◆ PAGE EXCERPT
5 franchisor challenges

  1. Ongoing compliance and meeting the new disclosure requirements under the new Franchising Code that kicked in on 1 July 2021.  
  2. Finding the right franchisee – those who fit the culture of the franchisor and have the right basic skill sets and the money to take on the franchise. 
  3. The banks have tightened funding to franchisees, so franchisors are now offering finance and vendor terms to their franchisees and considering other models to partner with their franchisees to deal with the lack of finance – these include share equity models, joint ventures and partnership arrangements. 
  4. Uncertainty in the retail and leasing sector, how to cope with lockdowns and their impact on business and dealing with landlords for rent relief. 
  5. Being brave and reviewing the existing franchise model to bring it up to date so franchises meet franchisees’, the regulators’ and the market’s expectations.

◆ INFORMATION PROVIDED
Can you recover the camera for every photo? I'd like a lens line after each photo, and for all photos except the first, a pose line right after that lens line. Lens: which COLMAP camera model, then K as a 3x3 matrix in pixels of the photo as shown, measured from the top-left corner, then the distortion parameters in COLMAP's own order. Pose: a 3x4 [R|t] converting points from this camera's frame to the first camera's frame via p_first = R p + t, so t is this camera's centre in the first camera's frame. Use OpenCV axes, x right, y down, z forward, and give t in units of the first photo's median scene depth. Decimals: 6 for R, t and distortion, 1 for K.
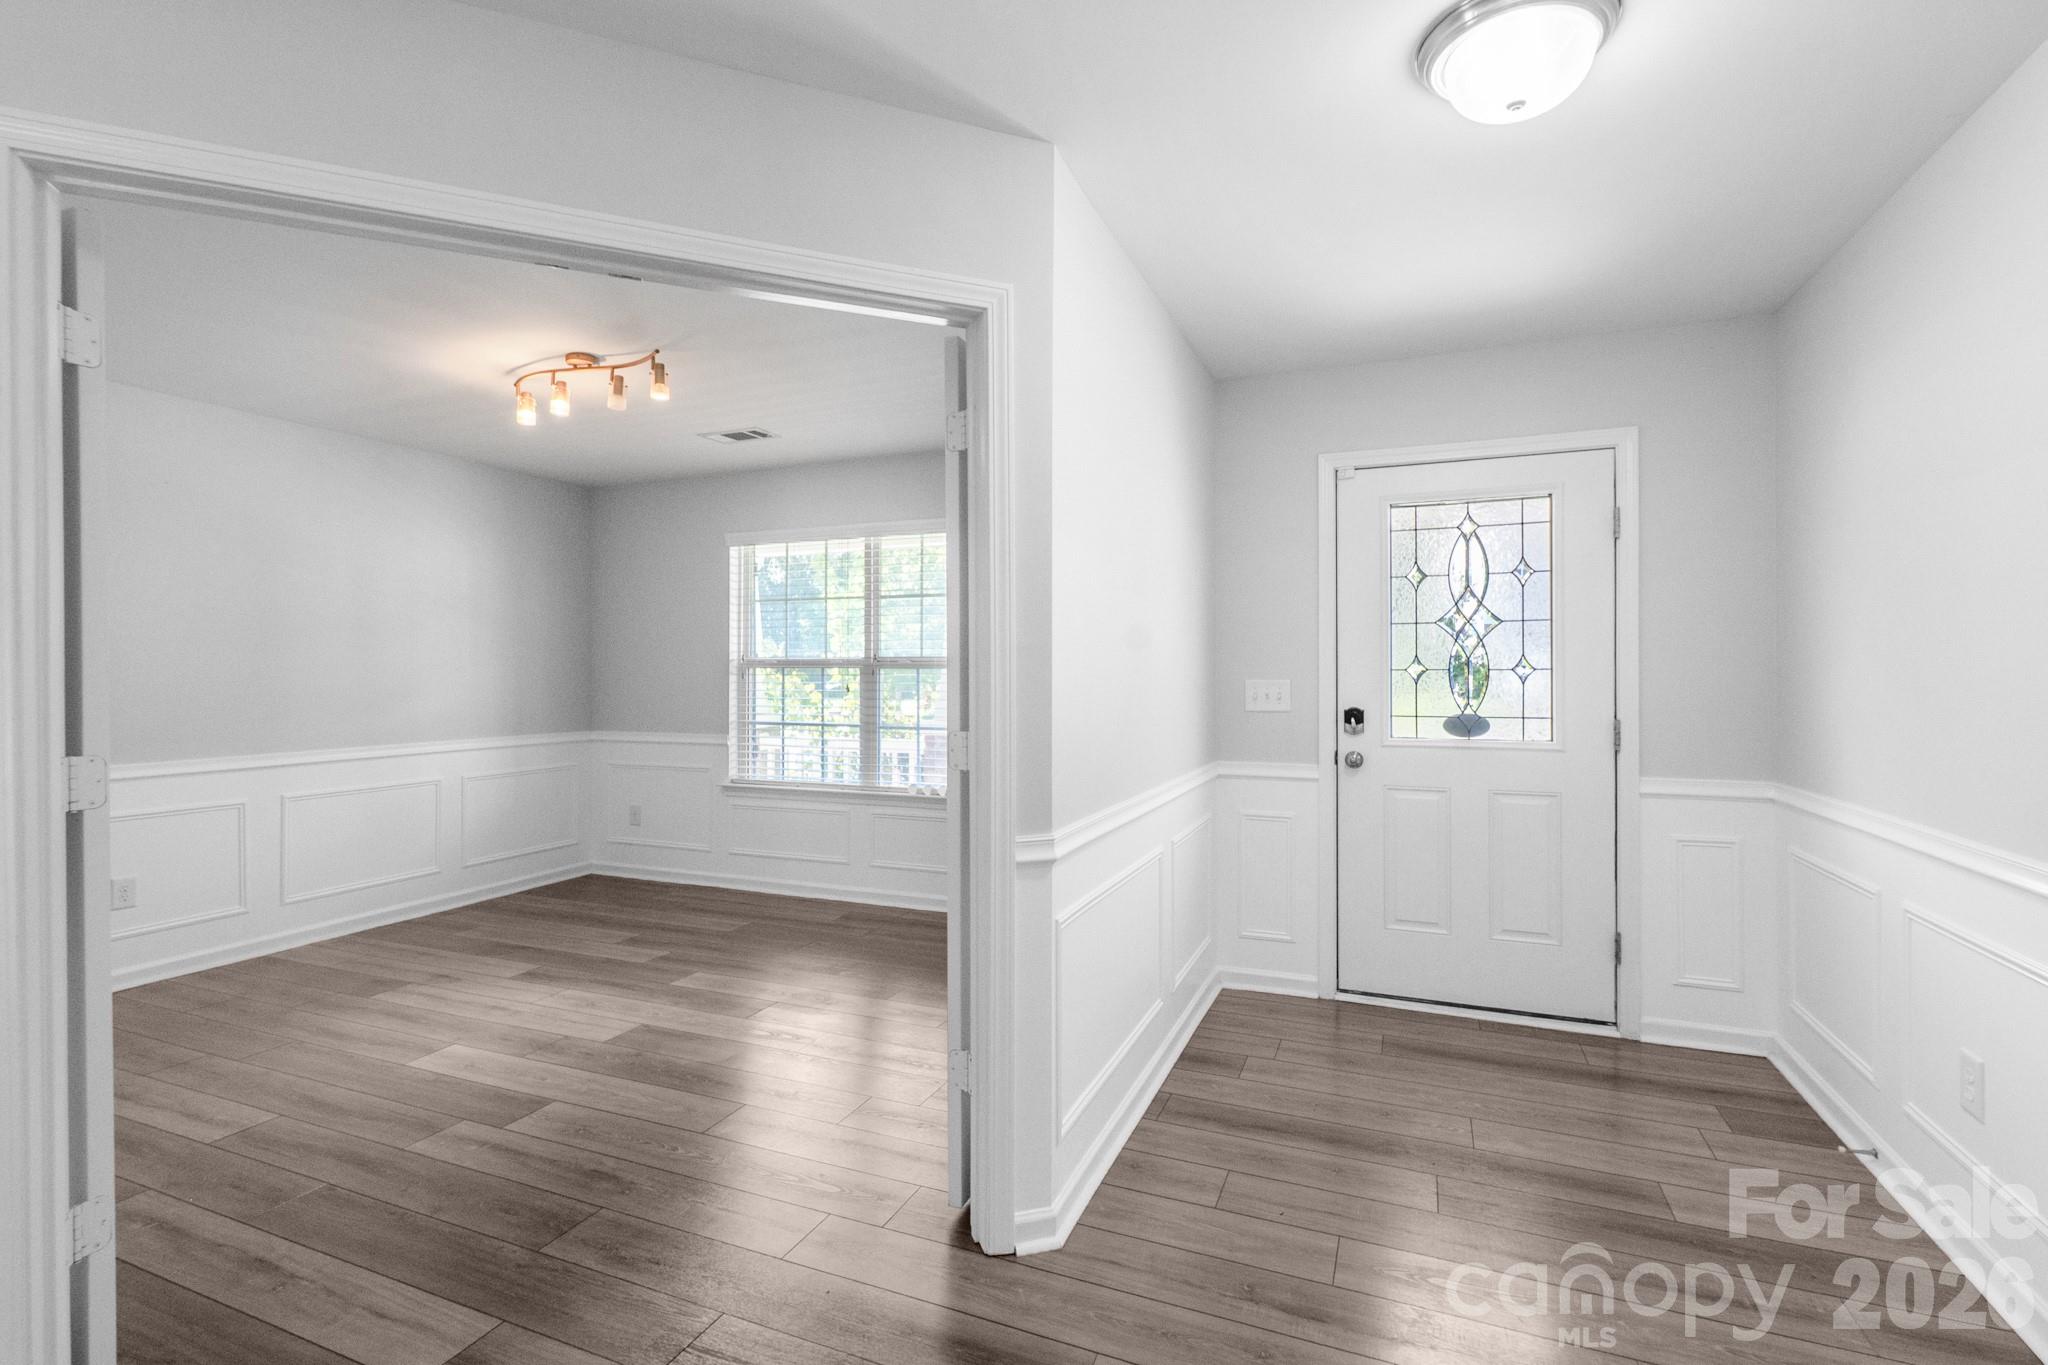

◆ DESCRIPTION OF THE TASK
Reproduce the list of franchisor challenges from "5 franchisor challenges" to "on the franchise.", substituting "reporting obligations" for "disclosure requirements".

◆ PROBLEM SOLUTION
5 franchisor challenges

  1. Ongoing compliance and meeting the new reporting obligations under the new Franchising Code that kicked in on 1 July 2021.  
  2. Finding the right franchisee – those who fit the culture of the franchisor and have the right basic skill sets and the money to take on the franchise.